*TASKS FOR THIS EXERCISE*:
**1)** Read the text on chaotic systems below and decide whether each statement agrees with it: (a) Chaotic systems are defined by three properties: nonlinearity, recursivity and dynamism. (b) A chaotic system is a random system. (c) A pendulum that is disturbed briefly picks up a new attractor. Answer yes or no for each, quoting the words of the text that settle it.
**2)** Write the next part of the text on chaotic systems, picking up right after its final sentence.

-- start EXTRACT TO READ --

A chaotic system is an unpredictable but non-random system. The unpredictability is based on three properties, which are used to define the chaotic systems. These are nonlinearity, recursivity and dynamism (Aula 1996, 197, also Aula 1999).

Nonlinearity means that the changes in the beginning are not linearly transferred to the end result. Think about a pinball game; If no-one touches the bats, the tension applied to the string before launching the ball determines the time the ball will stay on the playing field. However, neither increasing nor decreasing the power launching the ball unambiguously increases the time it takes for the ball to reach the bottom of the field. There's no linear dependency between the power and the time. In the context of tabletop role-playing, the dice (for an example) are used to generate feeling of randomness by nondiegetic nonlinearity; As the way the dice are thrown has no predictable effect on the end result, the dice are used to bring more chaos to the game.

Recursivity means that the end result of the first situation is used as the beginning of the next one. When applied to social sciences, this property sounds trivial as it practically denotes that future is a consequence of the past. In the context of roleplaying, it means that the diegeses constructed by role-playing are used as the basis for further role-playing (see Montola 2003).

Dynamism means that the way the system changes is subject to change as the system changes. In role-playing, the way the characters act changes when the characters change themselves. Hansen (2003, 72) claims that all communication changes social relationships, so in role-playing the social relationships change constantly.

The result of nonlinearity, recursivity and dynamism is that over time the system becomes increasingly difficult to predict as the (non-random) changes accumulate. Completely insignificant-seeming minute changes in the starting point may have a radical effect in the end. The best-known chaotic system is the weather system, which is quite impossible to accurately predict a week forward. It is said that the flap of the wing of a butterfly can cause a sequence of accumulating changes to cause a tornado some weeks later on the other side of the globe [2]. The circle of interpretation of signs (presented in Loponen & Montola 2004) [3] going on during the role-play could be seen as a similar sequence of non-random unpredictable changes. [4]

Predicting the Unpredictable

Even though they are unpredictable, the chaotic systems tend to follow attractors. Attractor is a dynamic pattern of behaviour the chaotic system tries to follow. If the state of the system changes too far from the attractor, the system acquires a new attractor.

For example, racing cars try to follow the track; Their position vary over the race, but generally they try to stay on the track. If a car strives too far from the attractor, it picks a new one leading to the forest. A pendulum follows its swinging attractor quite closely; If it is disturbed briefly, it returns to the swinging movement. As Hansen (2003, 70-71) points out, while the organisers can generally predict the next step a role-play is going to take, no-one can predict how the game will end.

-- end EXTRACT TO READ --
-- start DATA LISTING --

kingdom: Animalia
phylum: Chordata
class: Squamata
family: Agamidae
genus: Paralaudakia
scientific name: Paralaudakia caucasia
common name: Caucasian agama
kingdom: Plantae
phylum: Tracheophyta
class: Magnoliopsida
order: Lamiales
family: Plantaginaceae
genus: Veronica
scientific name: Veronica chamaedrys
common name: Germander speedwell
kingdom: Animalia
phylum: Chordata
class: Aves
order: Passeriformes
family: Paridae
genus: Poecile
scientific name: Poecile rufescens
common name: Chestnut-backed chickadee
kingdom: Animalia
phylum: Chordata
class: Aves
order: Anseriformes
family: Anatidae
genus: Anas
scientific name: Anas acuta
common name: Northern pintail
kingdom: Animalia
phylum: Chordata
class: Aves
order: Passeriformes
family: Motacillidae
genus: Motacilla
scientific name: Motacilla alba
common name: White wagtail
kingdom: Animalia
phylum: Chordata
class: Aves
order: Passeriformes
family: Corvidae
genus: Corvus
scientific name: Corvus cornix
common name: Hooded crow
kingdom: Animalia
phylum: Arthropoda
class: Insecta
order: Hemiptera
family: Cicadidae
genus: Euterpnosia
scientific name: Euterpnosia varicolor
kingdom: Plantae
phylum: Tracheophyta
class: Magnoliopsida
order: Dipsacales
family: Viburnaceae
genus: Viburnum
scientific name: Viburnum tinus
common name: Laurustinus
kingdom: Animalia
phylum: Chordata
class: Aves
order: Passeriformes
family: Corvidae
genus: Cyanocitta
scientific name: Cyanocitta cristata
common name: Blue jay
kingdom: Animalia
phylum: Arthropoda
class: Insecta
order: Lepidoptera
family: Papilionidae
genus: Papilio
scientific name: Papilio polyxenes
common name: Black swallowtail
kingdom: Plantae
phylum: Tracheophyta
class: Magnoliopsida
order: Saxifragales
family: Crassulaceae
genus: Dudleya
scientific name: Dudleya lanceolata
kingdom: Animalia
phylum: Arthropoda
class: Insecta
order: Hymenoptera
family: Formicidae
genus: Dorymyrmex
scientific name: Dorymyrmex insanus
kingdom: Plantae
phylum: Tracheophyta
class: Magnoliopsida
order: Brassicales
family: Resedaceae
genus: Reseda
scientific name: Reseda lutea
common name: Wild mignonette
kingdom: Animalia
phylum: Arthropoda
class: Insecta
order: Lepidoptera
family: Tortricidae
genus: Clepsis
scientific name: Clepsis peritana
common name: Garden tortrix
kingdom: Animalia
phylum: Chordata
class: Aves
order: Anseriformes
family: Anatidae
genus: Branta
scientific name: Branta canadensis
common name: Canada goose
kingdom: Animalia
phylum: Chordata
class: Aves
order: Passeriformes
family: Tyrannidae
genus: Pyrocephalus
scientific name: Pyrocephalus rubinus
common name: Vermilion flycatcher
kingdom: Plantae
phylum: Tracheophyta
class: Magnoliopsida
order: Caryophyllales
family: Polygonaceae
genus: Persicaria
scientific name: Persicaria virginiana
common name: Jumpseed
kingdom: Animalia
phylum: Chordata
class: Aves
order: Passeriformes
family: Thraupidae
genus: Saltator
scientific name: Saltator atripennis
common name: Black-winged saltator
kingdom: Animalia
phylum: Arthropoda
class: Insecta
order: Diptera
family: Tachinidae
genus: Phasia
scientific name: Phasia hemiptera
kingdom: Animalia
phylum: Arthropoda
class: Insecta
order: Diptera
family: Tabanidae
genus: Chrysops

-- end DATA LISTING --

*THE RESULTS*:
**1)**
(a) Yes: "These are nonlinearity, recursivity and dynamism"
(b) No: "A chaotic system is an unpredictable but non-random system."
(c) No: "If it is disturbed briefly, it returns to the swinging movement."

**2)**
In role-playing context, the idea of an attractor is very important. Instead of writing stories or scripts, the game masters have to understand that they can write attractors at best. When a mysterious wizard gives the character a mission, an attractor is created leading to the dragon's cave and back again. In larp, the initial attractors are formed when the players are briefed about their characters and groups. As the game progresses, players themselves decide whether to follow their attractors or pick new ones as they go.

The mathematicians call the important crossroads of attractors bifurcation points. They are the critical points where the system decides whether to follow one attractor or another. The character might decline the mysterious stranger's offer, or the dice might make the character unable to sneak into the dragon's cave.

Many taboos of role-playing are similar in that they remove the chaos from the game. Some examples are the game master overruling the actions of player characters, or the gaming group overwriting some past events. Eric Wujcik's Amber: Diceless Role-Playing was a revolutionary system when it was published in 1991 [5], because eliminating dice was thought to eliminate unpredictability and chaos from the play. It took quite a while for role-players to understand that removing dice does not make the play controllable or predictable as long as there is true interaction in the play.

Another taboo was broken when Eirik Fatland and others introduced the Play of Fate in 1998 (Fatland 1998, 16-18). In fate-play, the larpwrights write the characters some instructions they are obliged to follow in certain important points of the game. The fateful actions following each other in a carefully developed pattern efficiently force the play to proceed along pre-determined attractors. Fate-play loses some or all of its recursivity and dynamism. In fate-play, the decisions made are not always direct consequences of the past events, but determined by the fates (defined before the game). Fate-play is not dynamic, because its pre-determined nature prevents the true changing of the system. Perhaps these are the reasons why fate-play is still less accepted than diceless role-playing.

Integrative and Dissipative

Easier than controlling how a role-play proceeds is controlling how strong the attractors are - controlling how chaotic or orderly the game will be. In a completely orderly game, the attractors would be solid and unchangeable; There wouldn't be uncertainty, collaboration or interaction - the players couldn't affect the plots constructed by the game master at all. In an absolutely chaotic game, there wouldn't be anything tying the game together; There wouldn't be characters nor any kinds of attractors. Hence, all the role-plays must be somewhere between the two extremes.

Aula (1999, 144-146) speaks of integrative and dissipative communication in the context of organisation, where integrative communication shifts the organisation towards the order and dissipative communication shifts it towards the chaos. These concepts are easily adaptable to role-playing.

Integrative role-playing takes the game towards order. In integrative playing the players try to go along the attractors, making good stories and allowing themselves to be guided by the game master or the larpwrights. An integratively playing GM or larpwright seeks to provide the players with attractors and story seeds and ensuring that by following them, the players get to have a good game.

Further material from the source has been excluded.